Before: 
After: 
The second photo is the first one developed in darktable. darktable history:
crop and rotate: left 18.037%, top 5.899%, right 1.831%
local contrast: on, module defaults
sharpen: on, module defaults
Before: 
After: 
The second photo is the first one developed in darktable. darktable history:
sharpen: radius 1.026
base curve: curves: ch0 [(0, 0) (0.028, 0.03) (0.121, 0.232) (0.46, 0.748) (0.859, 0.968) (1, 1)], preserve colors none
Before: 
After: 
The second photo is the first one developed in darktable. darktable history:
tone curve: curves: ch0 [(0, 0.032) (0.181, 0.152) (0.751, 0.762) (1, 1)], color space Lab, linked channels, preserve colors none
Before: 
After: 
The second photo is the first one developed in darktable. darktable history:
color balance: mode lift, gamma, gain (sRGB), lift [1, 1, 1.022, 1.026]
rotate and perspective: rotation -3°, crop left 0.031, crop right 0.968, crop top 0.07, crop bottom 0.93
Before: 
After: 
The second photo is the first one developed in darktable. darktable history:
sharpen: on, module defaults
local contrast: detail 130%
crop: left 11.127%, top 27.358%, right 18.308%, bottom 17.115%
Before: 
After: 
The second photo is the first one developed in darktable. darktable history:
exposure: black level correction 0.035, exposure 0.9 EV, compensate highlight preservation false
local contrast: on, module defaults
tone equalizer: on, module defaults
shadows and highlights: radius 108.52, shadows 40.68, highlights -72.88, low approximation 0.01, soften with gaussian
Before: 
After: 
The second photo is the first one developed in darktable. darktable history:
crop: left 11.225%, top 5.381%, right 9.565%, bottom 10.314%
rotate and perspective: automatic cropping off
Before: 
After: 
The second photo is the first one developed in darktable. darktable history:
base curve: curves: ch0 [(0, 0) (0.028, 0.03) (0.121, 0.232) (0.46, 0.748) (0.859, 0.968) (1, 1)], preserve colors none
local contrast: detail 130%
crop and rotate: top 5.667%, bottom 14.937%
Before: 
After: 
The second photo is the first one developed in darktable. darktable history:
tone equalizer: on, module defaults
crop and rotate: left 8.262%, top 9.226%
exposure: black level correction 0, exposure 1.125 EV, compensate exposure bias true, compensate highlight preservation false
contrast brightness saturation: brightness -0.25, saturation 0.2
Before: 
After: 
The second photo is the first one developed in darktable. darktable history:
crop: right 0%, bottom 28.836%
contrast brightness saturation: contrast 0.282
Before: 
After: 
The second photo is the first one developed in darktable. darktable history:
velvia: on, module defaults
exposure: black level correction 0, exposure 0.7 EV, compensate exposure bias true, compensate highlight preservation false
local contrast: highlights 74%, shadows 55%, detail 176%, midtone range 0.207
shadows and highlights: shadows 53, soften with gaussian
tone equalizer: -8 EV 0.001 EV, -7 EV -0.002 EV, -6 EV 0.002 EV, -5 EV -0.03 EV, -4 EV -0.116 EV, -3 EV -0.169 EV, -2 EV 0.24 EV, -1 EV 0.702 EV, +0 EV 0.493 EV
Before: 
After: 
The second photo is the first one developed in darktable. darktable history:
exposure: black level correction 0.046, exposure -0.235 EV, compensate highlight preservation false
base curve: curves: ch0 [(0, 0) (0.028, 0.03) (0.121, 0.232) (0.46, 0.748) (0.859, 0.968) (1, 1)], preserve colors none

══════

Exercise requirements — Can you repeat every one of the lines above word for word, from the first to the last?

Response below —
Before: 
After: 
The second photo is the first one developed in darktable. darktable history:
crop and rotate: left 18.037%, top 5.899%, right 1.831%
local contrast: on, module defaults
sharpen: on, module defaults
Before: 
After: 
The second photo is the first one developed in darktable. darktable history:
sharpen: radius 1.026
base curve: curves: ch0 [(0, 0) (0.028, 0.03) (0.121, 0.232) (0.46, 0.748) (0.859, 0.968) (1, 1)], preserve colors none
Before: 
After: 
The second photo is the first one developed in darktable. darktable history:
tone curve: curves: ch0 [(0, 0.032) (0.181, 0.152) (0.751, 0.762) (1, 1)], color space Lab, linked channels, preserve colors none
Before: 
After: 
The second photo is the first one developed in darktable. darktable history:
color balance: mode lift, gamma, gain (sRGB), lift [1, 1, 1.022, 1.026]
rotate and perspective: rotation -3°, crop left 0.031, crop right 0.968, crop top 0.07, crop bottom 0.93
Before: 
After: 
The second photo is the first one developed in darktable. darktable history:
sharpen: on, module defaults
local contrast: detail 130%
crop: left 11.127%, top 27.358%, right 18.308%, bottom 17.115%
Before: 
After: 
The second photo is the first one developed in darktable. darktable history:
exposure: black level correction 0.035, exposure 0.9 EV, compensate highlight preservation false
local contrast: on, module defaults
tone equalizer: on, module defaults
shadows and highlights: radius 108.52, shadows 40.68, highlights -72.88, low approximation 0.01, soften with gaussian
Before: 
After: 
The second photo is the first one developed in darktable. darktable history:
crop: left 11.225%, top 5.381%, right 9.565%, bottom 10.314%
rotate and perspective: automatic cropping off
Before: 
After: 
The second photo is the first one developed in darktable. darktable history:
base curve: curves: ch0 [(0, 0) (0.028, 0.03) (0.121, 0.232) (0.46, 0.748) (0.859, 0.968) (1, 1)], preserve colors none
local contrast: detail 130%
crop and rotate: top 5.667%, bottom 14.937%
Before: 
After: 
The second photo is the first one developed in darktable. darktable history:
tone equalizer: on, module defaults
crop and rotate: left 8.262%, top 9.226%
exposure: black level correction 0, exposure 1.125 EV, compensate exposure bias true, compensate highlight preservation false
contrast brightness saturation: brightness -0.25, saturation 0.2
Before: 
After: 
The second photo is the first one developed in darktable. darktable history:
crop: right 0%, bottom 28.836%
contrast brightness saturation: contrast 0.282
Before: 
After: 
The second photo is the first one developed in darktable. darktable history:
velvia: on, module defaults
exposure: black level correction 0, exposure 0.7 EV, compensate exposure bias true, compensate highlight preservation false
local contrast: highlights 74%, shadows 55%, detail 176%, midtone range 0.207
shadows and highlights: shadows 53, soften with gaussian
tone equalizer: -8 EV 0.001 EV, -7 EV -0.002 EV, -6 EV 0.002 EV, -5 EV -0.03 EV, -4 EV -0.116 EV, -3 EV -0.169 EV, -2 EV 0.24 EV, -1 EV 0.702 EV, +0 EV 0.493 EV
Before: 
After: 
The second photo is the first one developed in darktable. darktable history:
exposure: black level correction 0.046, exposure -0.235 EV, compensate highlight preservation false
base curve: curves: ch0 [(0, 0) (0.028, 0.03) (0.121, 0.232) (0.46, 0.748) (0.859, 0.968) (1, 1)], preserve colors none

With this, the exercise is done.